By Frankie Wilkin


It's past midnight on a Wednesday and

I trace the bones in my hands on

nights like this

when I can't sleep.

The joints dip down into crevasses and

each side of my finger is

a jagged cliff edge,

my hands tremble with earthquakes of anxiety and

I will pool words into my palms to calm.


(I wish I was ambidextrous.)


I tell ghost stories to new friends,

pulling the bones piece by piece out

of my closet,

covered in dust and smelling of

smoke and addiction;

They pick them apart and

ask me questions I would rather not answer,

I pull the skin back from my fingertips and

show them the skeleton underneath.


(the difference between dead and living is only the blood vessels.)

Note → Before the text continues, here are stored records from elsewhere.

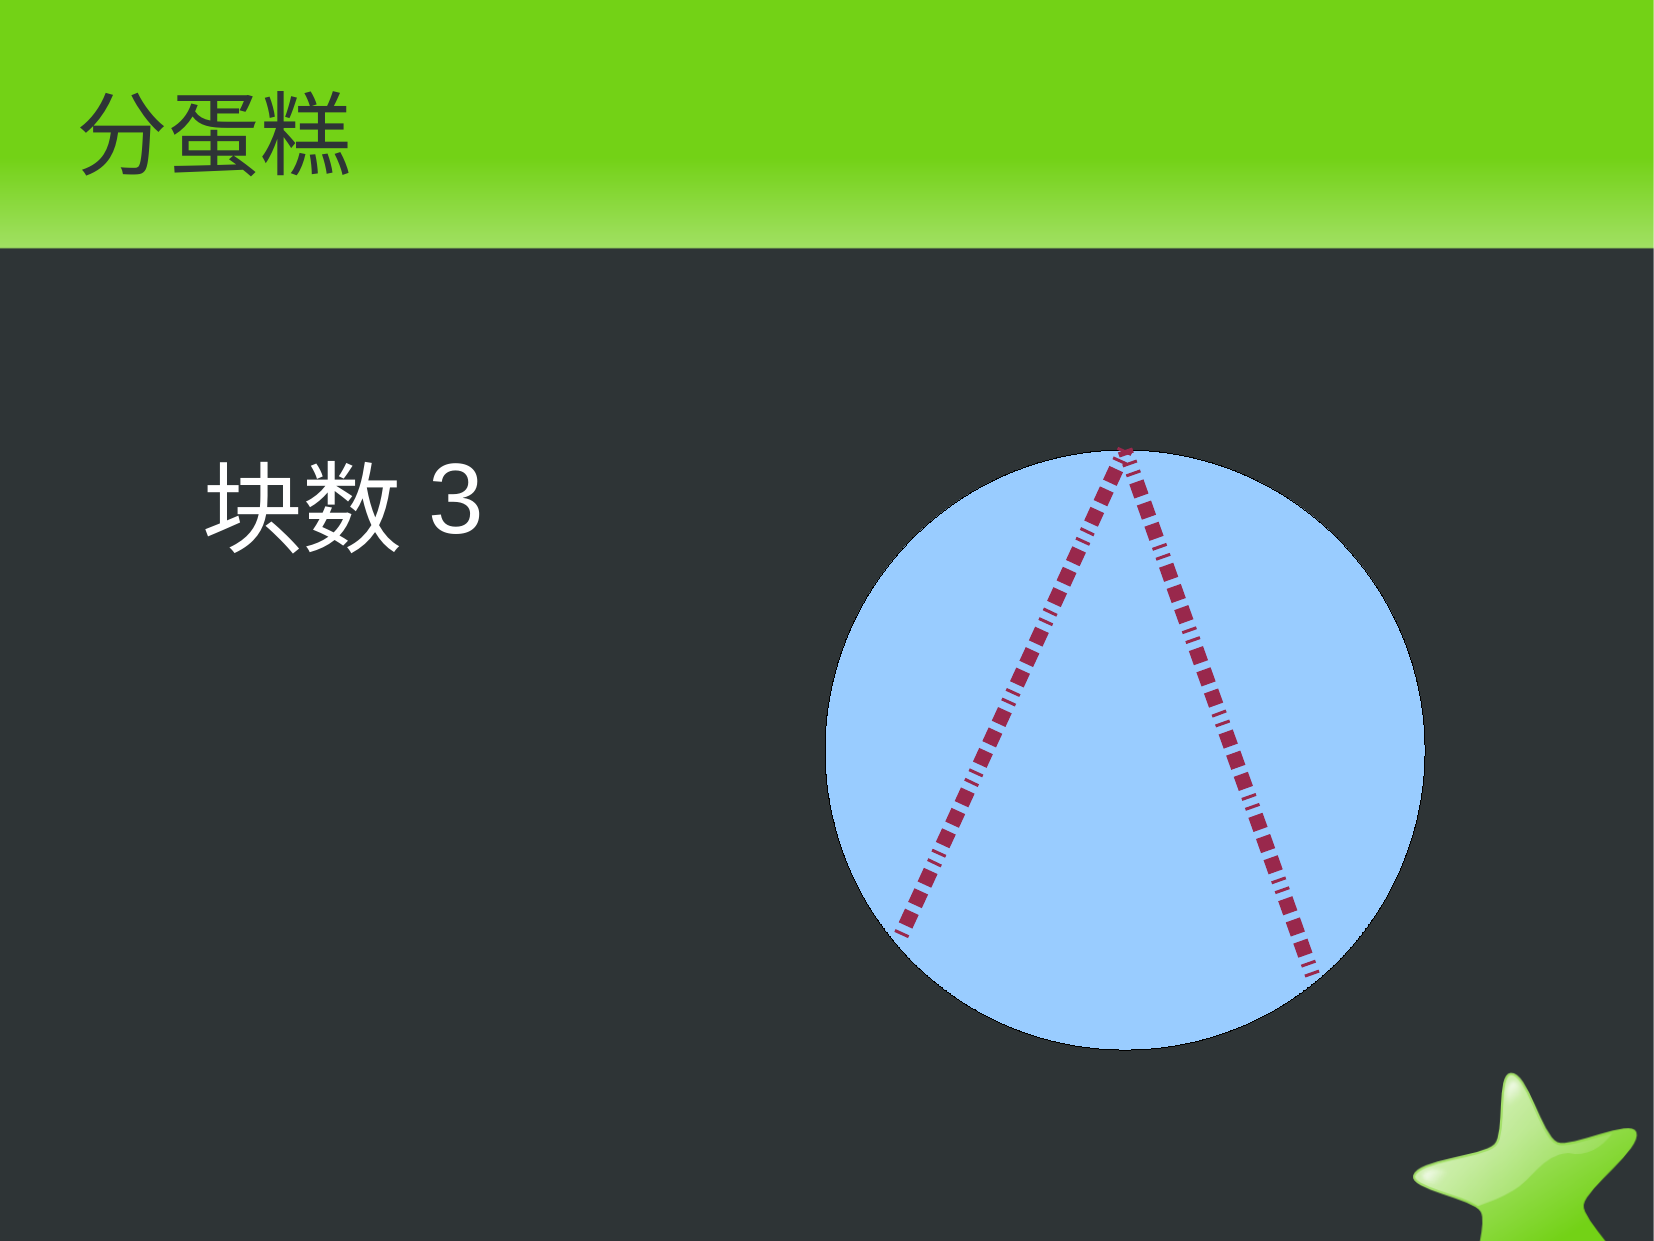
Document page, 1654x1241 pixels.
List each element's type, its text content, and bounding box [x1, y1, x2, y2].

title 分蛋糕 [76, 29, 1565, 237]
text_box 块数 [187, 431, 418, 563]
text_box <number> [413, 435, 899, 563]
text_box [825, 450, 1426, 1051]
picture [0, 0, 1654, 1241]
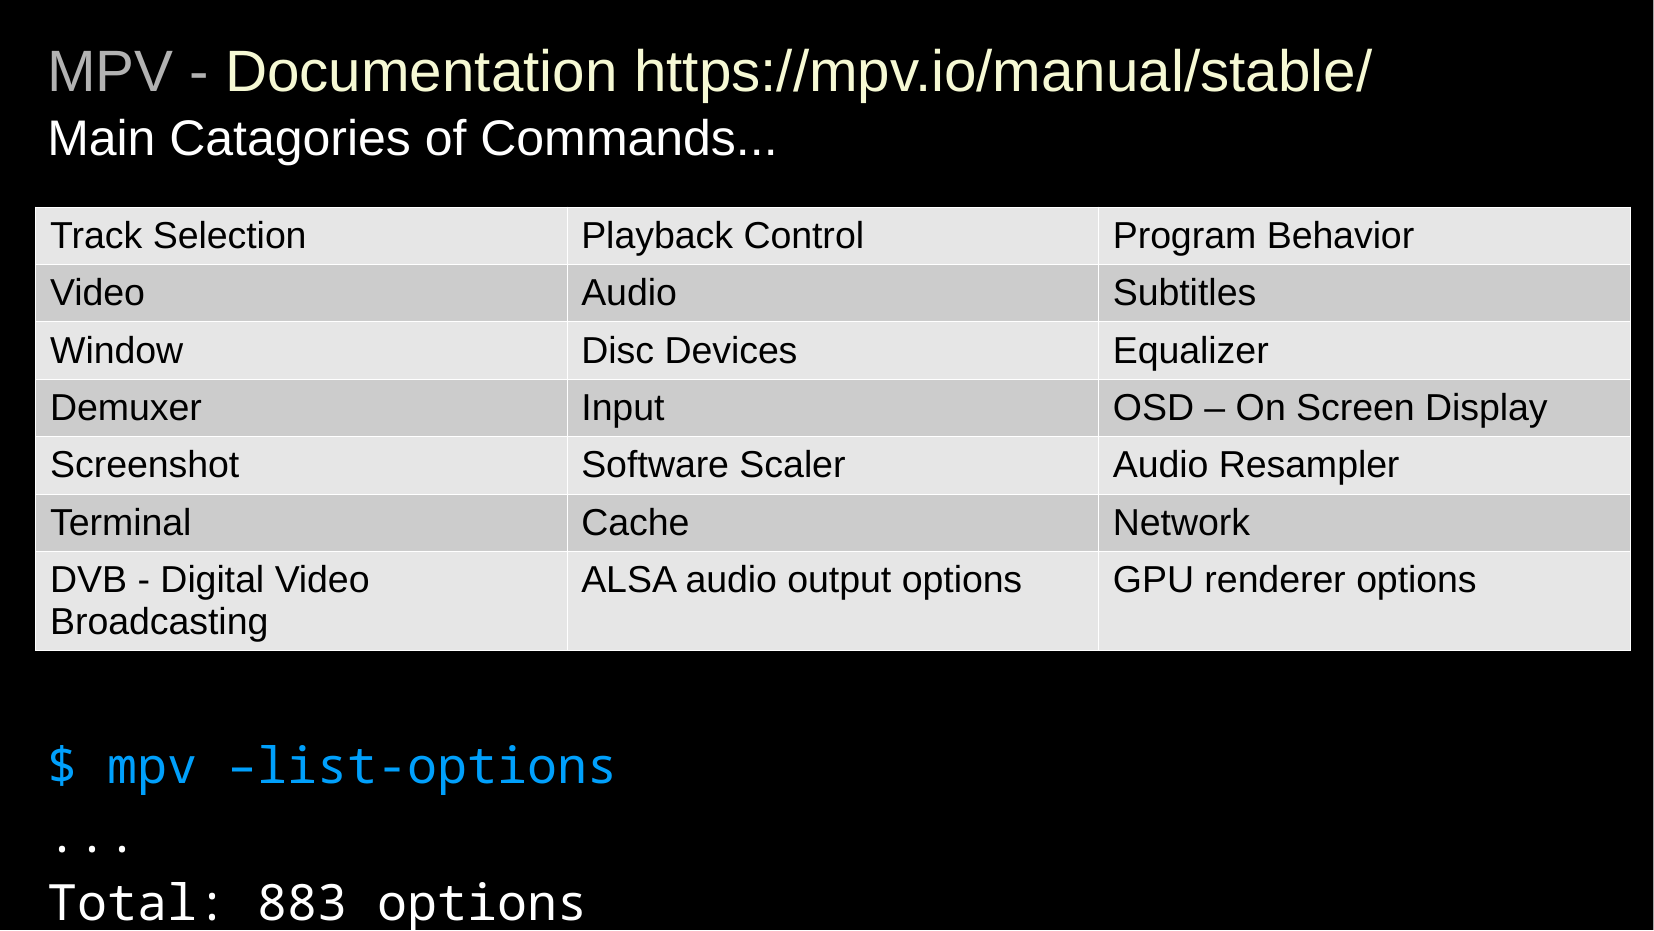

I still pull names out of my hat as a party trick,

vague fortune cookie descriptions of

stories I have never told;

they are too gone and

I am too sober -

they don't talk back.

Somehow the rain's damp cold finds its way

through my skin and tissues

more easily than winter's ice does.


(my mouth is zipped close like a dead man.)


2016 was the summer of cigarette butts,

ashy endings and

dug-up graves, the summer of

dog eared pages and

bent book bindings;

I find his hair in my underwear,

I stitch up my skin to hide the ossein, but

the sight of broken bones lingers

behind my eyelids.

I trace the bones in my hands when I can't sleep;

I pull the skeletons out of my closet and dissemble.